I’ve asked this question to recruitment directors on numerous occasions, and whilst some businesses are pretty good at securing CANDIDATE referrals, a tiny fraction is exceptional at securing CLIENT referrals.

The ability to secure client referrals begins when taking a job description from a new client. It involves one simple question, but I’m not going to share that in this article. (Sorry!)

However, one tip I would give is that directors should measure the number of client referrals generated by their employees every month. Most recruitment directors I’ve met do not measure this vitally important business development KPI.

I have to be blunt here. The ability to win business via client referrals is a training issue! Learn how to build a proactive client referral strategy and you will make more money; it’s as simple as that.

2. Verbal referencing

This is as old as the hills.

When you’re interviewing candidates, you know that the manager the candidate reported to previously hired people like them.

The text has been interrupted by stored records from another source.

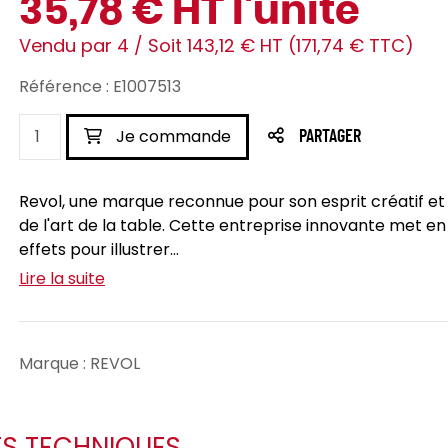
35,78 € HT l'unité
Vendu par 4 / Soit 143,12 € HT (171,74 € TTC)
Référence : E1007513
Je commande
PARTAGER
Revol, une marque reconnue pour son esprit créatif e
de l'art de la table. Cette entreprise innovante met en 
effets pour illustrer...
Lire la suite
Marque : REVOL
ES TECHNIQUES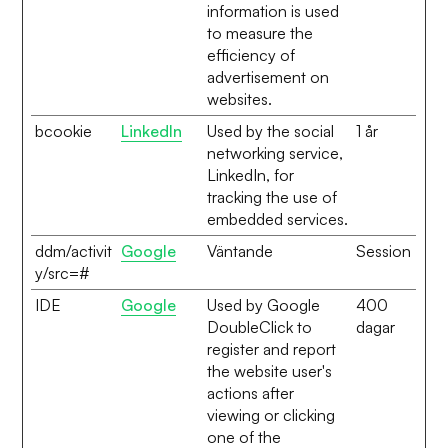
information is used
to measure the
efficiency of
advertisement on
websites.
bcookie
LinkedIn
Used by the social
1 år
networking service,
LinkedIn, for
tracking the use of
embedded services.
ddm/activit
Google
Väntande
Session
y/src=#
IDE
Google
Used by Google
400
DoubleClick to
dagar
register and report
the website user's
actions after
viewing or clicking
one of the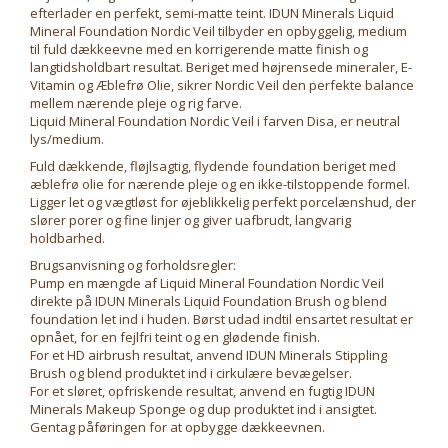
efterlader en perfekt, semi-matte teint. IDUN Minerals Liquid
Mineral Foundation Nordic Veil tilbyder en opbyggelig, medium
til fuld dækkeevne med en korrigerende matte finish og
langtidsholdbart resultat. Beriget med højrensede mineraler, E-
Vitamin og Æblefrø Olie, sikrer Nordic Veil den perfekte balance
mellem nærende pleje og rig farve.
Liquid Mineral Foundation Nordic Veil i farven Disa, er neutral
lys/medium.
Fuld dækkende, fløjlsagtig, flydende foundation beriget med
æblefrø olie for nærende pleje og en ikke-tilstoppende formel.
Ligger let og vægtløst for øjeblikkelig perfekt porcelænshud, der
slører porer og fine linjer og giver uafbrudt, langvarig
holdbarhed.
Brugsanvisning og forholdsregler:
Pump en mængde af Liquid Mineral Foundation Nordic Veil
direkte på IDUN Minerals Liquid Foundation Brush og blend
foundation let ind i huden. Børst udad indtil ensartet resultat er
opnået, for en fejlfri teint og en glødende finish.
For et HD airbrush resultat, anvend IDUN Minerals Stippling
Brush og blend produktet ind i cirkulære bevægelser.
For et sløret, opfriskende resultat, anvend en fugtig IDUN
Minerals Makeup Sponge og dup produktet ind i ansigtet.
Gentag påføringen for at opbygge dækkeevnen.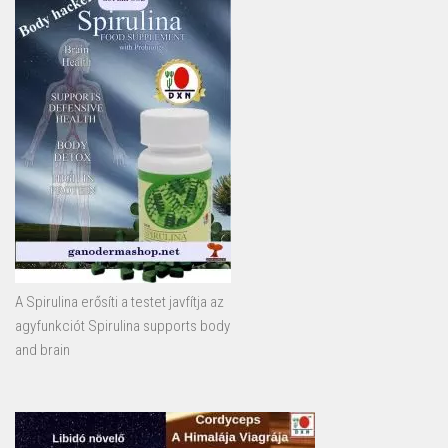
A Spirulina erősíti a testet javfítja az
agyfunkciót Spirulina supports body
and brain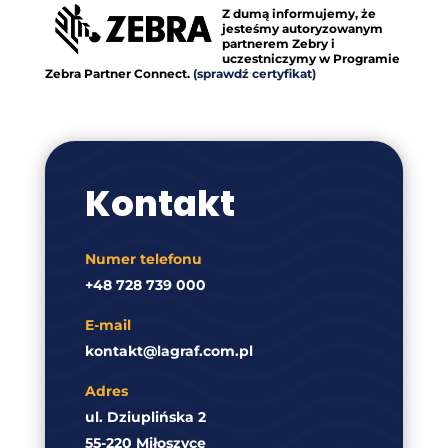
Z dumą informujemy, że
jesteśmy autoryzowanym
partnerem Zebry i
uczestniczymy w Programie
Zebra Partner Connect.
(sprawdź certyfikat)
Kontakt
Numer telefonu
+48 728 739 000
E-mail
kontakt@lagraf.com.pl
Adres
ul. Dziuplińska 2
55-220 Miłoszyce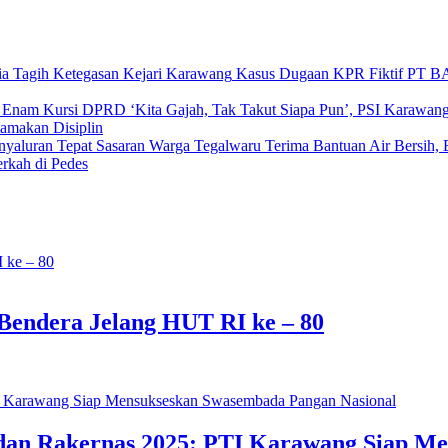
Kasus Dugaan KPR Fiktif PT B
‘Kita Gajah, Tak Takut Siapa Pun’, PSI Karaw
amakan Disiplin
Warga Tegalwaru Terima Bantuan Air Bersih, B
rkah di Pedes
endera Jelang HUT RI ke – 80
dan Rakernas 2025: PTI Karawang Siap M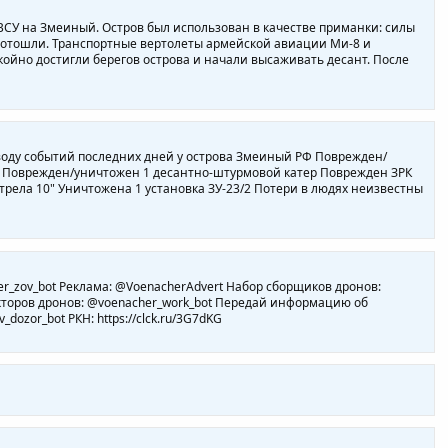
СУ на Змеиный. Остров был использован в качестве приманки: силы
и отошли. Транспортные вертолеты армейской авиации Ми-8 и
койно достигли берегов острова и начали высаживать десант. После
поводу событий последних дней у острова Змеиный РФ Поврежден/
 Поврежден/уничтожен 1 десантно-штурмовой катер Поврежден ЗРК
Стрела 10" Уничтожена 1 установка ЗУ-23/2 Потери в людях неизвестны
r_zov_bot Реклама: @VoenacherAdvert Набор сборщиков дронов:
укторов дронов: @voenacher_work_bot Передай информацию об
ozor_bot РКН: https://clck.ru/3G7dKG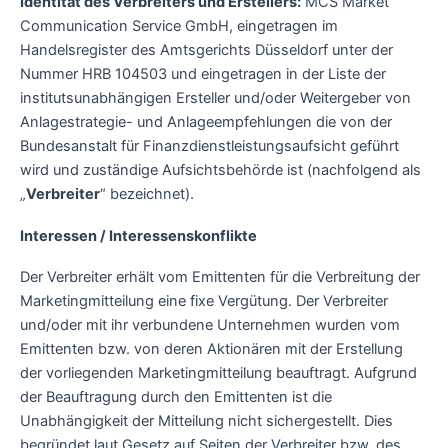
Identität des Verbreiters und Erstellers:
MCS Market
Communication Service GmbH, eingetragen im
Handelsregister des Amtsgerichts Düsseldorf unter der
Nummer HRB 104503 und eingetragen in der Liste der
institutsunabhängigen Ersteller und/oder Weitergeber von
Anlagestrategie- und Anlageempfehlungen die von der
Bundesanstalt für Finanzdienstleistungsaufsicht geführt
wird und zuständige Aufsichtsbehörde ist (nachfolgend als
„
Verbreiter
“ bezeichnet).
Interessen / Interessenskonflikte
Der Verbreiter erhält vom Emittenten für die Verbreitung der
Marketingmitteilung eine fixe Vergütung. Der Verbreiter
und/oder mit ihr verbundene Unternehmen wurden vom
Emittenten bzw. von deren Aktionären mit der Erstellung
der vorliegenden Marketingmitteilung beauftragt. Aufgrund
der Beauftragung durch den Emittenten ist die
Unabhängigkeit der Mitteilung nicht sichergestellt. Dies
begründet laut Gesetz auf Seiten der Verbreiter bzw. des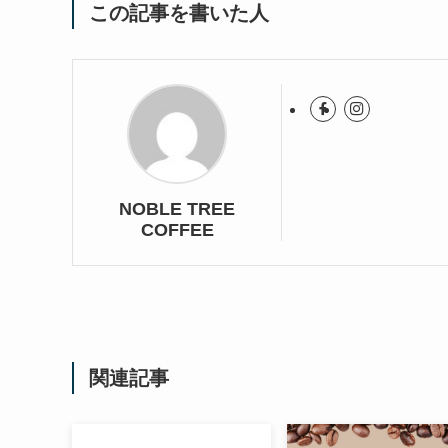
この記事を書いた人
NOBLE TREE
COFFEE
関連記事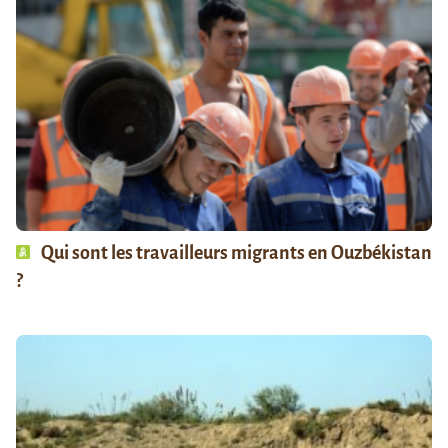
Qui sont les travailleurs migrants en Ouzbékistan
?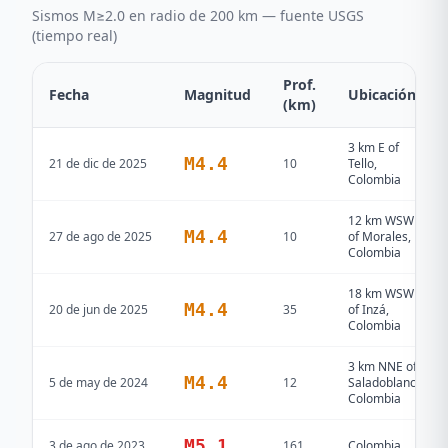
Sismos M≥2.0 en radio de 200 km — fuente USGS
(tiempo real)
Prof.
Fecha
Magnitud
Ubicación
(km)
3 km E of
M
4.4
21 de dic de 2025
10
Tello,
Colombia
12 km WSW
M
4.4
27 de ago de 2025
10
of Morales,
Colombia
18 km WSW
M
4.4
20 de jun de 2025
35
of Inzá,
Colombia
3 km NNE of
M
4.4
5 de may de 2024
12
Saladoblanco,
Colombia
M
5.1
3 de ago de 2023
161
Colombia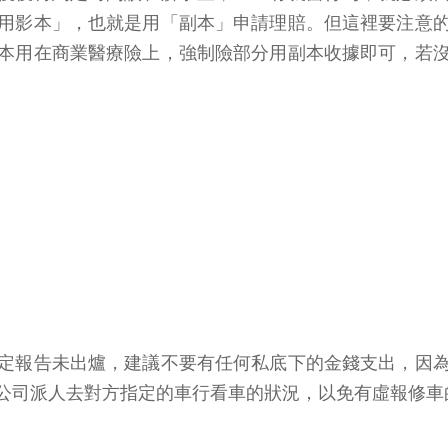
用影本」，也就是用「副本」申請理賠。但這裡要注意
本用在商業醫療險上，強制險部分用副本收據即可，若
。
。
鑑定報告未出爐，建議不要有任何私底下的金錢支出，因
公司派人去對方指定的車行看車的狀況，以免有虛報修車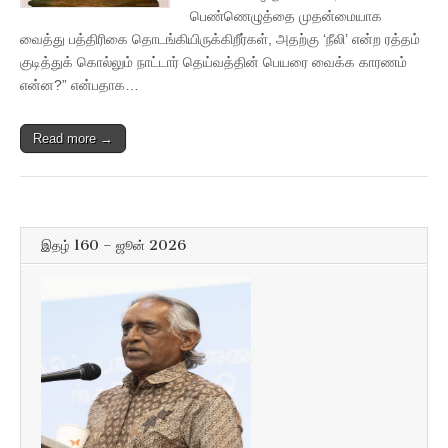
பெண்ணெழுத்தை முதன்மையாக
வைத்து பத்திரிகை தொடங்கியிருக்கிறீர்கள், அதற்கு ‘நீலி’ என்ற ரத்தம்
குடித்துக் கொல்லும் நாட்டார் தெய்வத்தின் பெயரை வைக்க காரணம்
என்ன?” என்பதாக…
Read more →
இதழ் 160 – ஜூன் 2026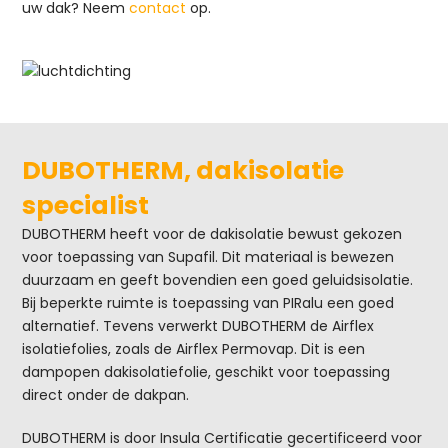
uw dak? Neem
contact
op.
DUBOTHERM, dakisolatie
specialist
DUBOTHERM heeft voor de dakisolatie bewust gekozen
voor toepassing van Supafil. Dit materiaal is bewezen
duurzaam en geeft bovendien een goed geluidsisolatie.
Bij beperkte ruimte is toepassing van PIRalu een goed
alternatief. Tevens verwerkt DUBOTHERM de Airflex
isolatiefolies, zoals de Airflex Permovap. Dit is een
dampopen dakisolatiefolie, geschikt voor toepassing
direct onder de dakpan.
DUBOTHERM is door Insula Certificatie gecertificeerd voor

Why on earth would you not want to get into a conversation with a business decision-maker who hires the types of people that you recruit?

Last week, I spoke to a recruitment director who told me that their clients “like to take their own references”.

WHAT THE?!?

It’s a sales opportunity, not an admin task. One client that I won via a reference spent £20,000,000 over 10 years with the recruitment company I worked for at the time.

Of course, there is a skill to professionally develop a reference conversation into a new business.

And, once again, it’s a simple training issue.

3. Tracking senior candidates

One of my training clients moved from £300,000 per annum billings to £1.8 million per annum as a direct result of learning how to identify senior candidates who hire regularly and then nurturing them to become clients.

He attributed most of the additional £1.5 million billings to this technique, (he is now one of the world’s biggest billers).

Mmm, it’s a training issue. As a manager, you might also want to track this as a KPI.

4. Build relationships with friendly candidates

Over the years, the relationships I’ve built with candidates I never placed have led me to £1,000,000s of business. How often do you call a friendly candidate or even pop out for a coffee or a beer with them and then ask for their help? You will be pleasantly surprised with how often they direct you to warm openings provided that you skillfully ask the right questions.

5. Marketing candidates

When was the last time you interviewed a superstar candidate with high-demand skills and then asked them the following questions?

“Which companies would you like to work for? What can you do for those companies? Who, if anyone, do you know in those organizations?”

Yes, once again, there is a training piece that sits around this technique but the essence of it is that you market the candidate out either directly through LinkedIn or via email – or you pick up the phone and sell the benefit of the candidate to the prospective employer with the aim of securing either a vacancy, a business development meeting or, in some cases, an interview for a live role there and then.

A close at the end of a candidate marketing call that has worked for me over the years is, “How interested would you be in meeting this person on an exploratory basis to assess how much value they could add to your business?”

Of course, you may need to create a different close for your marketing calls, but as you see in the example above, if my candidate has a skillset that is in extremely high demand and hard to find, I know that some employers will be open to meeting that candidate and even creating a role even though they are not currently hiring.0

I routinely made at least one placement per month with this technique. More importantly, candidate marketing helped me open doors to new clients that went on to spend money with me for many years.

There are many more business development techniques, like the ones above, that do not involve cold calling, but I hope these five will help make life easier for you to win new business in any market condition. They are particularly potent when you find the market contracting and vacancies become harder to find.

Of course, getting into a new business conversation is only one part of selling. The next part is being able to ask the most powerful questions during those conversations. I’ll cover that in a separate article.